● **Objective**
Quote the stretch of the passage on Tim Connolly and Whitey Bulger from "Tim Connolly was" through "against the wall.".

● **Passage given**
━━━

It had all started, the investigator recalled, in 1989. A car almost cut Tim Connolly off as he walked along a South Boston sidewalk on a simmering summer day. It screeched up the curb, and Connolly squinted into the sun to see inside. With a rush of adrenaline, he saw Whitey Bulger and Stevie Flemmi glaring out at him. The driver barked to meet Bulger at the Rotary Variety Store and sped away.
Tim Connolly was flummoxed. What’s this? he thought with a gnarled stomach. He got an emphatic answer the second he made his way into the dark storage
room in the back of the variety store. “You fucker,” Bulger screamed at him, pulling a knife from a sheath strapped to his leg. Bulger began viciously stabbing empty cardboard boxes stacked against the wall.
Tim Connolly’s hanging offense was that he had taken too much time in arranging financing for someone who owed Bulger money from a busted drug deal. Tim Connolly had simply not moved fast enough.
Holding the knife against Connolly’s throat as Flemmi watched the door, Bulger slowly simmered down. As with similar tirades, Bulger’s fury seemed calculated, another episode in the Bulger production called “A Second Chance.” “I’m going to let you buy your life,” he said. It was the classic Bulger scenario and price all over again—$50,000 and how-you-get-it-is-your-problem. Once again a terrified victim was thankful to be paying Whitey for not killing him.
Tim Connolly pleaded for some time and said he had to go to Florida in the next few days. Bulger set the terms: Twenty-five large before he went, and twenty-five on his return. Tim Connolly borrowed $25,000 and brought it in a paper bag to the store. As he left, an appeased Bulger told him, “You are now our friend.”

━━━

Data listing
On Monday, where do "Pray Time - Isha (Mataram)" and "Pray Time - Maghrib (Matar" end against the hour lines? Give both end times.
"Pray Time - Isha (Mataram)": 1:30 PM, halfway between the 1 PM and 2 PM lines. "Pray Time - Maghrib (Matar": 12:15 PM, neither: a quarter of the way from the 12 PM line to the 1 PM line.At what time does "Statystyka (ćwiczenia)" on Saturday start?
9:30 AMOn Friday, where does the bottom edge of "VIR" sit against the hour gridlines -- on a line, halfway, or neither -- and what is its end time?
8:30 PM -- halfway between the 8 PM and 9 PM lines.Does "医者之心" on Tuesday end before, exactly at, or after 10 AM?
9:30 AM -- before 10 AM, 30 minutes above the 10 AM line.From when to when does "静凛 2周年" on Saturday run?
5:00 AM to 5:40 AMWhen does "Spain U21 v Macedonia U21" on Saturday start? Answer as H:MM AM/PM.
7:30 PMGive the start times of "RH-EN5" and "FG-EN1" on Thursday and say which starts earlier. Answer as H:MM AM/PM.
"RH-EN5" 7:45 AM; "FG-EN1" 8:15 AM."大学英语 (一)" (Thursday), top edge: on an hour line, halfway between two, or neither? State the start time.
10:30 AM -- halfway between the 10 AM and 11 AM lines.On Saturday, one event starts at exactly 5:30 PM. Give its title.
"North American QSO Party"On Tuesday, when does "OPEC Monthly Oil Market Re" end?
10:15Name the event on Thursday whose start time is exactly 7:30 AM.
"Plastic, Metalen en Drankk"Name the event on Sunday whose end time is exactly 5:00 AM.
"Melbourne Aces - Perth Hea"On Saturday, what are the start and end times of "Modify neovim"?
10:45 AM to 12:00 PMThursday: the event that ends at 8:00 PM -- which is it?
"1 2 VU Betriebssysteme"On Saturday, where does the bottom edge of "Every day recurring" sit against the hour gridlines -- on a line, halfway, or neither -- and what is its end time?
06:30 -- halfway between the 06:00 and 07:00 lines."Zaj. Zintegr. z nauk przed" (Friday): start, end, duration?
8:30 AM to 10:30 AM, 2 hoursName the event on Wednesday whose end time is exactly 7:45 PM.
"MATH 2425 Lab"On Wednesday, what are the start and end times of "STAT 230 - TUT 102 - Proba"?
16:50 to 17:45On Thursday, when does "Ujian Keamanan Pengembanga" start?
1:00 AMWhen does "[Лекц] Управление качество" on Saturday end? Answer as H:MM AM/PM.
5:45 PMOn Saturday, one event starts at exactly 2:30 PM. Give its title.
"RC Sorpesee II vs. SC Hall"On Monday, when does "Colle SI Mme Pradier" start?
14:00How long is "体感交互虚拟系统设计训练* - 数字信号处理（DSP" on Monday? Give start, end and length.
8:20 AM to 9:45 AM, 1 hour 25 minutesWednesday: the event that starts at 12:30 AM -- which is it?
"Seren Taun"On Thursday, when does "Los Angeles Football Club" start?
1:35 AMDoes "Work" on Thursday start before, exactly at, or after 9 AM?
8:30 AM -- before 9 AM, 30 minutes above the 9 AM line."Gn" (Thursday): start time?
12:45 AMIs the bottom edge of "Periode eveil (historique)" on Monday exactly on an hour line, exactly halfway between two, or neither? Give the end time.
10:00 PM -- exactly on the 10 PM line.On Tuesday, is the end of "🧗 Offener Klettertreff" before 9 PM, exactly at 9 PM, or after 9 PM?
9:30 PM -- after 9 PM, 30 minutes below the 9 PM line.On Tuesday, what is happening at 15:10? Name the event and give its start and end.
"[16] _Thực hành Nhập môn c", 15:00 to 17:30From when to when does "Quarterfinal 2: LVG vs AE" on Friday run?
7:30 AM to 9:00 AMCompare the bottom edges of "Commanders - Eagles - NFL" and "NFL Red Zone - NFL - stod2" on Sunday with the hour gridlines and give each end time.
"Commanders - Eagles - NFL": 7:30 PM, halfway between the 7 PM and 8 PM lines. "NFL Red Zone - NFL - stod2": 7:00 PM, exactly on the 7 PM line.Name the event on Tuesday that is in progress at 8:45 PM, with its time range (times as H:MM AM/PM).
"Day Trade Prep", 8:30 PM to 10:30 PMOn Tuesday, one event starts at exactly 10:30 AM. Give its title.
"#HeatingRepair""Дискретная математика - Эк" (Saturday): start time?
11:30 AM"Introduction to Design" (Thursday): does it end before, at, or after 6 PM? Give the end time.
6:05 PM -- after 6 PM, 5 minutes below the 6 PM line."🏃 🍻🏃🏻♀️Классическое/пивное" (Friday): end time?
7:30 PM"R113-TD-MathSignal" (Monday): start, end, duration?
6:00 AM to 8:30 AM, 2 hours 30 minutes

━━━

● **Written answer**
Tim Connolly was flummoxed. What’s this? he thought with a gnarled stomach. He got an emphatic answer the second he made his way into the dark storage
room in the back of the variety store. “You fucker,” Bulger screamed at him, pulling a knife from a sheath strapped to his leg. Bulger began viciously stabbing empty cardboard boxes stacked against the wall.